La Commission européenne a ouvert des enquêtes sur la plateforme de commerce électronique chinoise AliExpress et le réseau social LinkedIn, propriété de Microsoft, afin de vérifier leur conformité au règlement sur les services numériques (DSA). Cette initiative souligne de l’UE à faire respecter la réglementation pour protéger les droits des consommateurs et gérer les risques potentiels liés aux technologies numériques.
Enquête AliExpress : Garantir la protection des consommateurs
AliExpress, une importante plateforme de commerce électronique chinoise, fait l'objet d'un examen minutieux concernant ses pratiques de protection des consommateurs au sein de l'Union européenne. L'enquête porte sur des préoccupations liées à l'accessibilité de produits potentiellement illégaux et de contenus pornographiques sur la plateforme. Il s'agit du premier cas où une entité chinoise de commerce électronique est susceptible de faire l'objet de mesures d'exécution en vertu de la loi sur la diffusion de données (DSA).
LinkedIn, le réseau social professionnel appartenant à Microsoft, fait également l'objet d'une enquête pour des violations présumées des règles de l'UE en matière de contenu. Cette enquête fait suite à des inquiétudes quant à d'éventuelles infractions commises par LinkedIn à la réglementation interdisant le ciblage d'individus sur la base de données sensibles telles que l'orientation sexuelle, les opinions politiques ou l'origine ethnique. Des organisations de la société civile ont porté plainte contre LinkedIn, ce qui a incité la Commission européenne à demander des informations complémentaires.

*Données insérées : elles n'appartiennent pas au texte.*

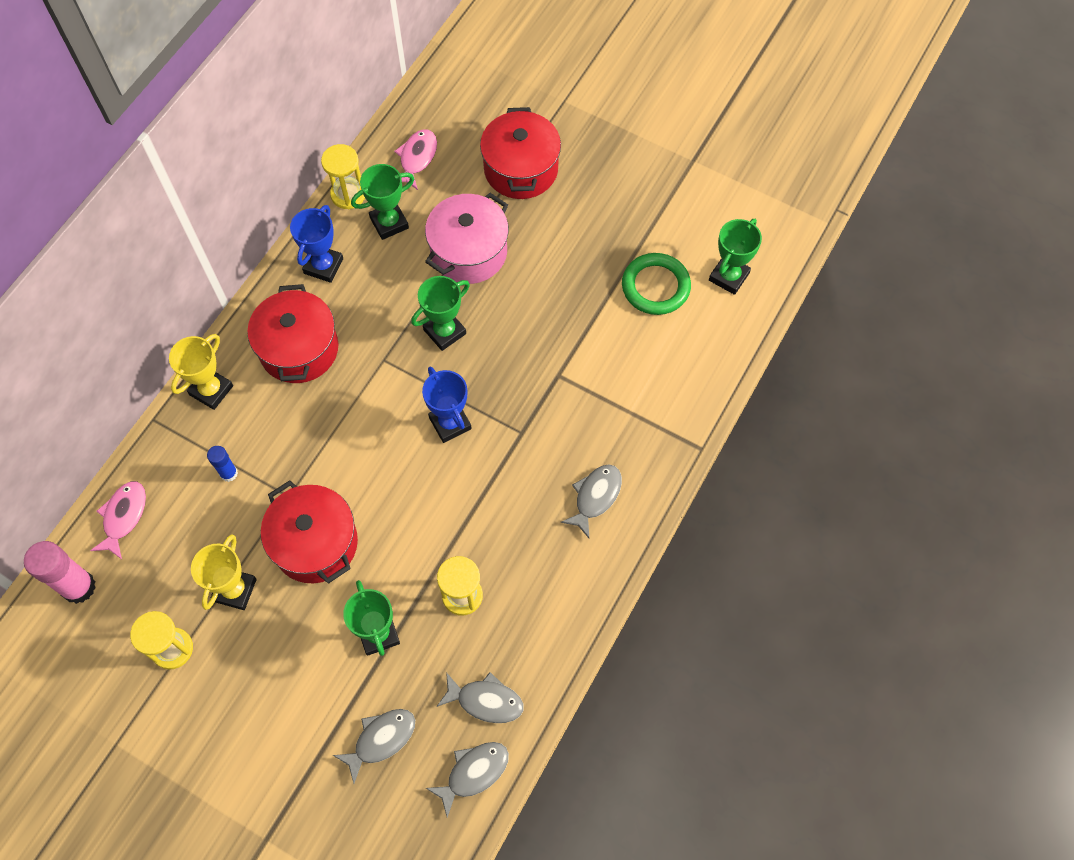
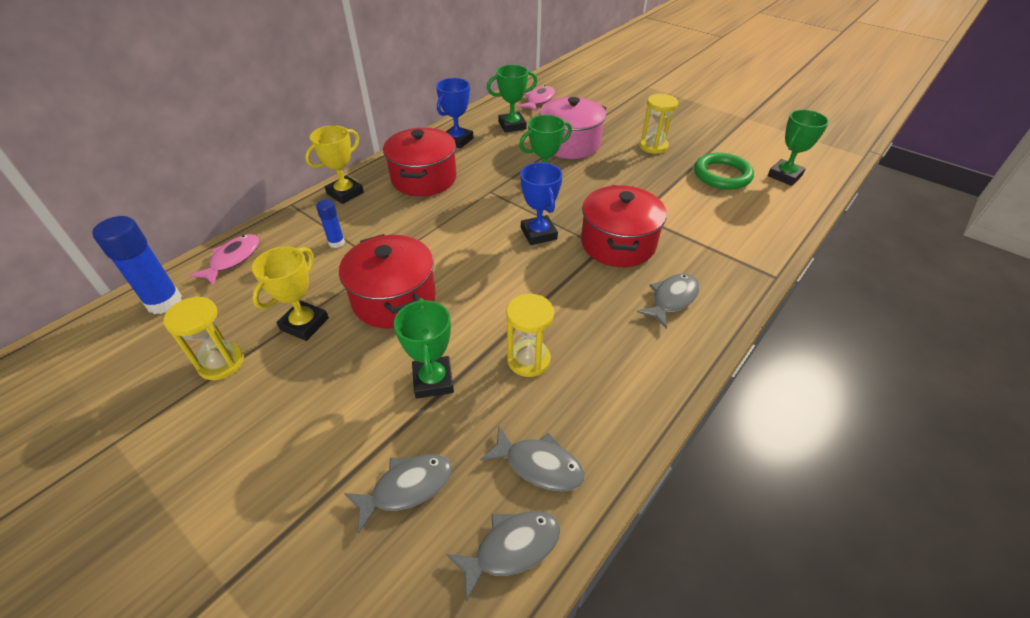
camera: 10 degrees right, 20 degrees down
(79, 587) = (164, 302): pink glue stick -> blue glue stick
(348, 194) = (485, 111): yellow hourglass -> yellow hourglass (653, 146)
(521, 169) = (614, 111): red pot -> red pot (618, 243)

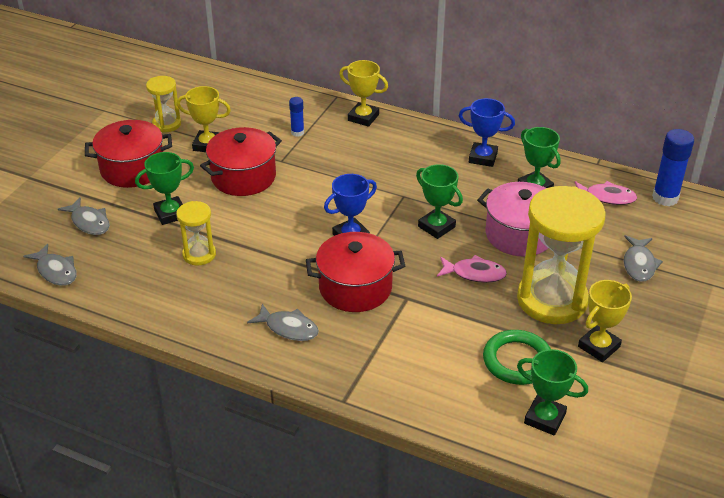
camera: 75 degrees right, 5 degrees down
(164, 302) = (212, 83): blue glue stick -> blue glue stick (665, 198)
(233, 259) = (262, 94): pink fish -> pink fish (474, 273)
(424, 179) = (405, 153): red pot -> red pot (132, 169)
(539, 465) = (111, 273): grey fish -> grey fish (639, 264)
(653, 146) = (552, 300): yellow hourglass -> yellow hourglass, size x2.02
(707, 138) = (598, 346): none -> yellow trophy

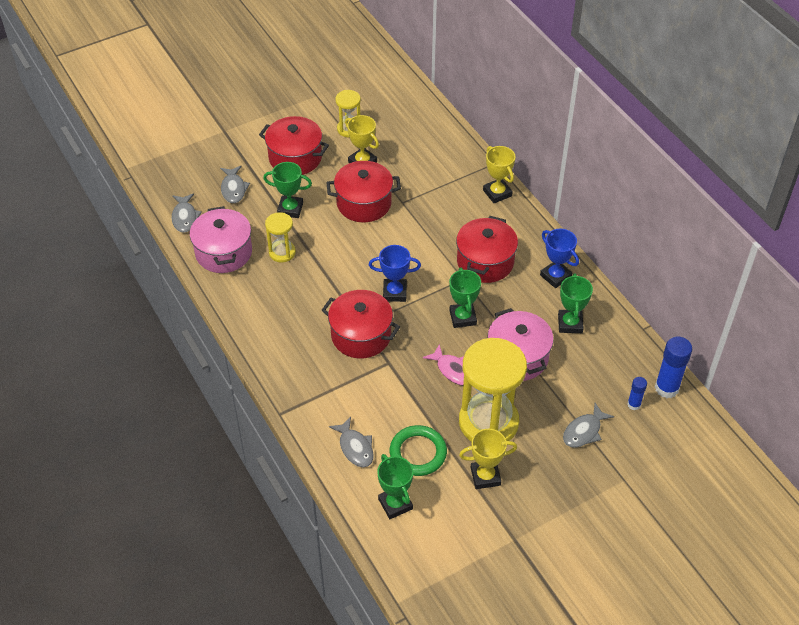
camera: 35 degrees right, 10 degrees up
(133, 283) = (224, 252): none -> pink pot
(288, 328) = (291, 341): grey fish -> grey fish (355, 447)
(297, 132) = (435, 182): blue glue stick -> blue glue stick (634, 404)
(409, 174) = (485, 262): none -> red pot
(606, 197) = (619, 362): pink fish -> none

Approbation de la loi sur l'intelligence artificielle par le Parlement européen
Le Parlement européen a adopté séparément une loi de grande portée sur l'intelligence artificielle. Ce texte législatif vise à garantir la sécurité et le respect des droits fondamentaux, à favoriser l'innovation et à gérer les risques potentiels liés à l'évolution rapide de cette technologie. Il souligne l' de l'UE en faveur de la transparence dans la gestion des menaces posées par l'IA générative, une technologie illustrée par le service ChatGPT d'OpenAI.
Thierry Breton, commissaire européen au marché intérieur, a confirmé la mobilisation totale des équipes chargées de l'application du droit pour répondre aux préoccupations liées aux menaces que représentent les intelligences artificielles génératives. La Commission a adressé des demandes d'informations sur les IA génératives aux principales plateformes de médias sociaux et aux moteurs de recherche, notamment Facebook, Snapchat, TikTok, YouTube, X (anciennement Twitter), Instagram, Google et Bing. Ces demandes constituent la première étape avant l'ouverture d'enquêtes formelles en vertu du nouveau règlement européen sur les contenus en ligne.
La Commission a fixé au 5 avril la date limite pour que les entreprises répondent et mettent en place des mesures de protection contre les risques liés à l'intelligence artificielle générative (IAG) dans le contexte électoral. Elles doivent fournir d'ici le 26 avril des explications détaillées sur leurs stratégies d'atténuation des risques, notamment les mesures visant à limiter la diffusion de contenus pornographiques truqués (deepfakes). Plusieurs entreprises se sont engagées volontairement à lutter contre les menaces électorales liées à l'IAG, insistant sur la nécessité de transparence et de mesures proactives pour préserver les processus démocratiques.